• Bisnis

Dua Tahun, OJK Hentikan 2,591 Fintech Ilegal

Budi Wiryawan | Selasa, 14/07/2020 05:05 WIB
Dua Tahun, OJK Hentikan 2,591 Fintech Ilegal Otoritas Jasa Keuangan (OJK).

Katakini.com - Teknologi finansial (tekfin/fintech) masih ditemukan adanya perusahaan berstatus ilegal. Namun, itu tidak mengurangi nilai pihak investor untuk menanamkan modal.

Paparan Satuan Tugas Waspada Investasi Otoritas Jasa Keuangan (OJK) yang disampaikan via video daring sepanjang semester I/2020 telah ditemukan dan dihentikan sebanyak 694 perusahaan tekfin peer-to-peer (P2P) di Indonesia.

Angka tersebut termasuk tinggi. Pasalnya, jumlah tekfin ilegal yang ditemukan Satgas Waspada Investasi pada semester I/2020 nyaris separuh dari jumlah total tekfin ilegal periode yang sama tahun sebelumnya. OJK menemukan total 1.493 perusahaan tekfin ilegal sepanjang 2019.

"Sepanjang 2018-2020 Satgas telah menghentikan kegiatan 2.591 fintech P2P lending tanpa izin OJK," Ketua Satgas Waspada Investasi OJK Tongam L. Tobing Senin (13/7/2020).

Sebagai informasi, perusahaan tekfin tak berizin tersebut memiliki server yang berlokasi di 21 negara, termasuk Indonesia. Amerika Serikat memiliki jumlah server tekfin ilegal sejumlah 170 server, Singapura 94 server, China 70 server, dan Malaysia 22 server.

Satgas Waspada Investasi telah mengambil langkah tindakan untuk mengatasi masalah itu, baik preventif maupun represif. Carany dengan membatasi ruang gerak transaksi keuangan sektor perbankan dan payment system, misalnya memblokir situs dan aplikasi, serta melaporkan tekfin ilegal kepada pihak berwajib.

Tongam menjelaskan terdapat dua hal yang menjadi penyebab utama maraknya perusahaan tekfin P2P lending di Tanah Air. Pertama, mudahnya membuat situs, web, ataupun aplikasi.

"Kedua, tingkat literasi masyarakat yang masih rendah atau kesulitan keuangan," jelasnya.

Selama ini, dia menuturkan permasalahan penanganan yang ditemukan oleh Satgas Waspada Investasi di antaranya pelaku yang membentuk komunitas ilegal dan memanfaatkan kekosongan hukum.

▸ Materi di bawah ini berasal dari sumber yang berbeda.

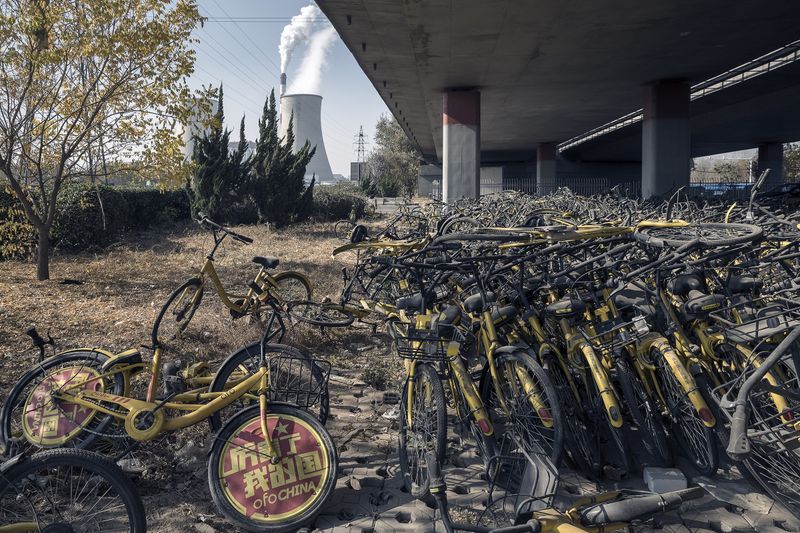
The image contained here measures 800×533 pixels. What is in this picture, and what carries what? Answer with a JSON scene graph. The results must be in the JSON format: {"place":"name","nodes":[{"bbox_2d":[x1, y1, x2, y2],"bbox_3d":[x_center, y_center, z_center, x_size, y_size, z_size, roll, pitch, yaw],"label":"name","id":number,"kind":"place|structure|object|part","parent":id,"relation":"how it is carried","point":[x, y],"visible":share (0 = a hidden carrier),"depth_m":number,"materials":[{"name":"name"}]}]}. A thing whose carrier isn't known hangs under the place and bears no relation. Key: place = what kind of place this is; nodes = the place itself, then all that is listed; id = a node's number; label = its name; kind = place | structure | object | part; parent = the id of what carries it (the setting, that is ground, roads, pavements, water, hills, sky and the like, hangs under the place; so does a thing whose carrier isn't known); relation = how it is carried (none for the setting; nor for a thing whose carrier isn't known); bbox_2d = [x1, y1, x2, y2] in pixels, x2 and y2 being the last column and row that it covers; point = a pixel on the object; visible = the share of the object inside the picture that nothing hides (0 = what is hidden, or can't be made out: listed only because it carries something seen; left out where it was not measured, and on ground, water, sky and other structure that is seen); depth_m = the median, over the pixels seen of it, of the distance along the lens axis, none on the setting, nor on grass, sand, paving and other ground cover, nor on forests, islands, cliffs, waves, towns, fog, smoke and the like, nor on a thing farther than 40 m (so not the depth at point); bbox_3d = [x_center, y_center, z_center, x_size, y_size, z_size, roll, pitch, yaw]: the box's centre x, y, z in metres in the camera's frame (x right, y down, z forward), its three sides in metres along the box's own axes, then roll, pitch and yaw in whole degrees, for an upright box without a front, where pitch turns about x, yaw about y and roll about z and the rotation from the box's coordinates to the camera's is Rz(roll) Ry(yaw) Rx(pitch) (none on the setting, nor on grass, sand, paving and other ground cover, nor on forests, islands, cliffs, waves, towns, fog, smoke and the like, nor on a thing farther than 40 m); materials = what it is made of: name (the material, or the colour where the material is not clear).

Hasilnya, korban kerap melaporkan ke media sosial tapi enggan melaporkan ke pihak kepolisian karena belum adanya undang-undang yang mengatur administrasi dan biaya perkara yang tidak sebanding dengan jumlah kerugian.

"Kerugian-kerugian yang ditimbulkan, misalnya potensi tidak adanya penerimaan negara, tidak jelasnya data riil jumlah peminjam, hingga dugaan pencucian uang," jelasnya.